Punchok Namgyal has been our cook for the last three weeks of work at the Druk Padma Karpo Institute. Namgyal was born in Kargil, just Northwest of Shey. At the age of 15 he moved to Leh, leaving his one brother to care for his parents. He visits once a year with his wife and two daughters. Cooking at the school for Namgyal began upon its opening. At the age of 62 he has more energy than one could imagine, dancing and singing across the kitchen as he cooks some of our most memorable meals.
Namgyal regularly cooks three meals a day for the resident kids of Druk Padma Karpo Institute, and enjoys every bit of it. Cooking has been something he has done all his life and has learned a variety of cuisines from his mother, such as Ladakhi, Tibetin, and Chinese. Culturally and traditionally, families in Ladakh are born into their occupation. During the last two weeks of work at the school, we were served a more "exotic" menu from what the school is used to (some would say "hallelujah"). Namgyal's days would begin as early as five `o clock in the morning. Breakfast was at 7:30am consisting of bread, butter and jam, butter tea and hot water. On occasion we would get eggs, that’s if we were good. Lunch was routinely some kind of stir-fry vegetables along with Dal, a Ladakhi barley dish. Dinner was always a surprise, momo’s (similar to potstickers), breadrull (similar to springrolls), and tokpa (soup) was an appetizing way to end the day. It has been a wonderful opportunity to experience Ladakhi cuisine and culture through Namgyal. The gathering of 29 of us three times a day to enjoy this cultural experience one way or another was a way to take a break and regroup, especially after working on five independent projects.

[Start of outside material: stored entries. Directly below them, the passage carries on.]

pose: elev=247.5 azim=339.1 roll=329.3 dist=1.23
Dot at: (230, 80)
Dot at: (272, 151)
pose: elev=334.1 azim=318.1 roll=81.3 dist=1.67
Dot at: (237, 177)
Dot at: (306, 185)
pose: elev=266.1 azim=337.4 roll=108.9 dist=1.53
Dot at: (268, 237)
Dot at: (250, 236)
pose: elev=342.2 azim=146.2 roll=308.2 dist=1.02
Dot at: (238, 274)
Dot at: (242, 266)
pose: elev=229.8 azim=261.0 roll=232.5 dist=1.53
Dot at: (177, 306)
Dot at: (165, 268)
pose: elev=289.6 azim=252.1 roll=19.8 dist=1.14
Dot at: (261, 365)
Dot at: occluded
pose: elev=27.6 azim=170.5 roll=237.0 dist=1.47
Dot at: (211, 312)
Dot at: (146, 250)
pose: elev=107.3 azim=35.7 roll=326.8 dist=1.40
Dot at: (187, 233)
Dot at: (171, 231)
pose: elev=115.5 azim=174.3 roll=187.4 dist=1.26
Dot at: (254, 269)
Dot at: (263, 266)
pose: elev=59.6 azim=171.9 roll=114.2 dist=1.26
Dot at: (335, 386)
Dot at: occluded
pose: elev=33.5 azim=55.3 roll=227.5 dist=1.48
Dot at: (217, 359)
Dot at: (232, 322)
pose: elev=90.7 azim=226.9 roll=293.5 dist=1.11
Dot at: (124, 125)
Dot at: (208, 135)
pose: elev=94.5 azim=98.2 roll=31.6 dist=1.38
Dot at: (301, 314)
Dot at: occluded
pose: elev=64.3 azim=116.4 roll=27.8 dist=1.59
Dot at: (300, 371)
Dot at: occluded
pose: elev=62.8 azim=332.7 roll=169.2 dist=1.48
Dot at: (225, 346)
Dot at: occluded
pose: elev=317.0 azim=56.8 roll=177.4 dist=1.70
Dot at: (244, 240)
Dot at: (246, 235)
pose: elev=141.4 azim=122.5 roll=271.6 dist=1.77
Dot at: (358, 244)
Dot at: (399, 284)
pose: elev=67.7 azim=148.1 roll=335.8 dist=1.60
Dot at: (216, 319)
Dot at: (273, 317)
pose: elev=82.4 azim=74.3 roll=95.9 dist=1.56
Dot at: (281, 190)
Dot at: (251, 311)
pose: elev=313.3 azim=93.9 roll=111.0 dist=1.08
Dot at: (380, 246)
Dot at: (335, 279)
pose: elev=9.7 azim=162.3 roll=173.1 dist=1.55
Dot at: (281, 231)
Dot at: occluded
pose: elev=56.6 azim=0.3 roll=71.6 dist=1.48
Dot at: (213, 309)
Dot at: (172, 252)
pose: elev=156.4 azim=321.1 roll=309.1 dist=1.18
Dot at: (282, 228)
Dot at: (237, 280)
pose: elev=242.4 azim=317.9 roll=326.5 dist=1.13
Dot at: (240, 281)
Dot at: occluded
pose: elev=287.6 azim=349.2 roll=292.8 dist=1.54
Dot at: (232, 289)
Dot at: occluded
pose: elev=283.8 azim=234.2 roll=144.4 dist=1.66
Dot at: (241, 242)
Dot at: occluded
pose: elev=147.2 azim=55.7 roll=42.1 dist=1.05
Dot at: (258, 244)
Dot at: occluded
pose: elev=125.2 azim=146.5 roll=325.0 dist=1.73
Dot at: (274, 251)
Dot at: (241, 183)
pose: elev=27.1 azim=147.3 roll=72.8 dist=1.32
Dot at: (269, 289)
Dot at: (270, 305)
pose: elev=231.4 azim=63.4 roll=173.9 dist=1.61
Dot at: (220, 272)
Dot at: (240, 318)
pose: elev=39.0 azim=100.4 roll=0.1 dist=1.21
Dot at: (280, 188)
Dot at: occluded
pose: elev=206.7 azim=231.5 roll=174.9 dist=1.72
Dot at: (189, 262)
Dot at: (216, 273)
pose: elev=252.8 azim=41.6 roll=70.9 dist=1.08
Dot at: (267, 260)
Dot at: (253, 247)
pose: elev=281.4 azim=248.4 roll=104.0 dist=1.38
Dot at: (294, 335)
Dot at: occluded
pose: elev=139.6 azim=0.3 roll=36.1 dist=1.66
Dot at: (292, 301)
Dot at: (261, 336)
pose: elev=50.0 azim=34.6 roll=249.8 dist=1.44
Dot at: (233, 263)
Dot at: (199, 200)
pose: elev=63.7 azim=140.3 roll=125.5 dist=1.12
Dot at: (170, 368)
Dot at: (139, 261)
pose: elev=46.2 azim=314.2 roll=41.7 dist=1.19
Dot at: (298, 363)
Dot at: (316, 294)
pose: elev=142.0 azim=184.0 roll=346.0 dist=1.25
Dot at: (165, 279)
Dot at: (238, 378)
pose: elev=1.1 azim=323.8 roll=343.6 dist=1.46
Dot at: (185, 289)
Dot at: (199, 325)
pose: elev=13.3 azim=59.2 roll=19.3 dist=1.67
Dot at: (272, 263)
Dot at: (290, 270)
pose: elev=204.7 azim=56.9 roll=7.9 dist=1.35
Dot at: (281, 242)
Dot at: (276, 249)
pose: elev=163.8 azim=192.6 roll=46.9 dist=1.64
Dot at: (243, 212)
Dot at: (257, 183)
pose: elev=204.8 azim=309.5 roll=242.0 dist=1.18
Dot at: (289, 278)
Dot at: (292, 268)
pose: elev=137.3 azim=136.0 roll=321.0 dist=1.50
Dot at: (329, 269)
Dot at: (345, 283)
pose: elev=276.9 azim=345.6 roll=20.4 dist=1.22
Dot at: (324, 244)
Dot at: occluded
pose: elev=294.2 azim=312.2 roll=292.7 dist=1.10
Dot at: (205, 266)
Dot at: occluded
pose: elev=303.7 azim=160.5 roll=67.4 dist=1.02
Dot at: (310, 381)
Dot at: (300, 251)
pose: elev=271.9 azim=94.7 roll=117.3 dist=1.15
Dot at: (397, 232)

The campus' kitchen is very extravagant, compared to what the area is used to. Namgyal loves his kitchen. To the lower right of where Namgyal is boiling water in the image above is the dish washing sink. Originally, Arup Associates (Architect) designed the kitchen sinks to be placed similar to a western sink, waist height and near cabinetry. As a result, Namgyal and the women (his helpers) weren't using the designed sink, and found other “innovative”, or practical ways to practice how they would culturally wash dishes as well as do other things in a modernized kitchen. Arup had to redesign and install two sinks that were lower to the ground in order for the user to squat on their knees and wash dishes, exactly what they were more accustom to. There are no fixed appliances in this kitchen. The stoves are single burners, individually hooked up to separate propane tanks. The most familiar feature that we can associate with is the island situated right in the middle of the kitchen. The usual activities take place here, cutting vegetables, socializing, and drinking of tea (for us, wine). Directly above the kitchen island is a large skylight. Interestingly, this aspect is religiously common in Buddhist temples. The skylight sits directly above the altar or Buddha shedding a vibrant beam of light, and creating a focal point.
Another interesting observation in the kitchen is the use of the floor as a drain. The transport of large heavy hot pots to the nearest drain is a struggle for an average five-foot Ladakhi. Instead, they use the floor to drain rice, water, or left over pots of soup-based foods. They then take brooms and sweep the excess out a 1” diameter hole in the wall, which then drains to the outside irrigation. Plumbing is scarce, there are no septic tanks, instead they irrigate the greywater out to the street, creating a stinky smell. (potential sustainable system, minus the smell) The same goes for disposing of trash, it is collected in a pit right outside the kitchen and left to burn. Although these practices are foreign to what we are used to, it is a way of life for people in Ladakh and a means of living, given the available resources and knowledge at hand.
*Warning – The use of "us, we, I" refers to the group of 29 (+/- 1) students that have shared in thoughts and conversations related to the topic. Do not be disturbed, alarmed, nervous, or take otherwise.